--- START OF Data supplied ---

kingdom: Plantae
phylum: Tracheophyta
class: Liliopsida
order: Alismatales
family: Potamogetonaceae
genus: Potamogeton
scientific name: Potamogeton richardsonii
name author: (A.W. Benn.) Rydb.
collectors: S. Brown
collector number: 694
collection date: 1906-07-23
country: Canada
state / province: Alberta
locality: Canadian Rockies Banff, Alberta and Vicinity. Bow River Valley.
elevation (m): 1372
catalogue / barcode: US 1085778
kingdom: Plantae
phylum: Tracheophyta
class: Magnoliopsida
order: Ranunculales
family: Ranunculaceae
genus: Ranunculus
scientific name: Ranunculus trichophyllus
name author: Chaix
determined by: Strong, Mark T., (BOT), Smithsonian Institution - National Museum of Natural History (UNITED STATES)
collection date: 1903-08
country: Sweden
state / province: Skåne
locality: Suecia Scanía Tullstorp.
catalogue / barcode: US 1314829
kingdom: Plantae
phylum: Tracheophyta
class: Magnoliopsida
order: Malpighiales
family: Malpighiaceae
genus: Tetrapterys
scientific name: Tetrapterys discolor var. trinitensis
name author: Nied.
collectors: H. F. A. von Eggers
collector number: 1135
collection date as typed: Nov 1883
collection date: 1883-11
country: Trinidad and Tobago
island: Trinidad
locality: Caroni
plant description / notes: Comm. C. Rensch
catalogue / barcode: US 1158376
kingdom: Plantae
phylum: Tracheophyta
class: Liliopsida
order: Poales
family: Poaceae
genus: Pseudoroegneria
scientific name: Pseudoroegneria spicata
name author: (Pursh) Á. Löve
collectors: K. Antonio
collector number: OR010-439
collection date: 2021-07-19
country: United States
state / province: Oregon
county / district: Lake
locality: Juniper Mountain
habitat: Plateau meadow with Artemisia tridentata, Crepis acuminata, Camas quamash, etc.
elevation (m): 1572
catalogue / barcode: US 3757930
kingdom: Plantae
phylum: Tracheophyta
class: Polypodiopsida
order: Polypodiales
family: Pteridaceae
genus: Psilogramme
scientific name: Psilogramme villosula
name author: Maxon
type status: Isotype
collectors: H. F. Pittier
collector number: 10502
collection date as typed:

--- END OF Data supplied ---

Copy the records from the line that contains "collector number: 694" through the line that contains "state / province: Oregon", both included, and replace every "catalogue / barcode" in them with "catalog number". Leave everything else unchanged and give only those lines.

_Answer for the task_
collector number: 694
collection date: 1906-07-23
country: Canada
state / province: Alberta
locality: Canadian Rockies Banff, Alberta and Vicinity. Bow River Valley.
elevation (m): 1372
catalog number: US 1085778
kingdom: Plantae
phylum: Tracheophyta
class: Magnoliopsida
order: Ranunculales
family: Ranunculaceae
genus: Ranunculus
scientific name: Ranunculus trichophyllus
name author: Chaix
determined by: Strong, Mark T., (BOT), Smithsonian Institution - National Museum of Natural History (UNITED STATES)
collection date: 1903-08
country: Sweden
state / province: Skåne
locality: Suecia Scanía Tullstorp.
catalog number: US 1314829
kingdom: Plantae
phylum: Tracheophyta
class: Magnoliopsida
order: Malpighiales
family: Malpighiaceae
genus: Tetrapterys
scientific name: Tetrapterys discolor var. trinitensis
name author: Nied.
collectors: H. F. A. von Eggers
collector number: 1135
collection date as typed: Nov 1883
collection date: 1883-11
country: Trinidad and Tobago
island: Trinidad
locality: Caroni
plant description / notes: Comm. C. Rensch
catalog number: US 1158376
kingdom: Plantae
phylum: Tracheophyta
class: Liliopsida
order: Poales
family: Poaceae
genus: Pseudoroegneria
scientific name: Pseudoroegneria spicata
name author: (Pursh) Á. Löve
collectors: K. Antonio
collector number: OR010-439
collection date: 2021-07-19
country: United States
state / province: Oregon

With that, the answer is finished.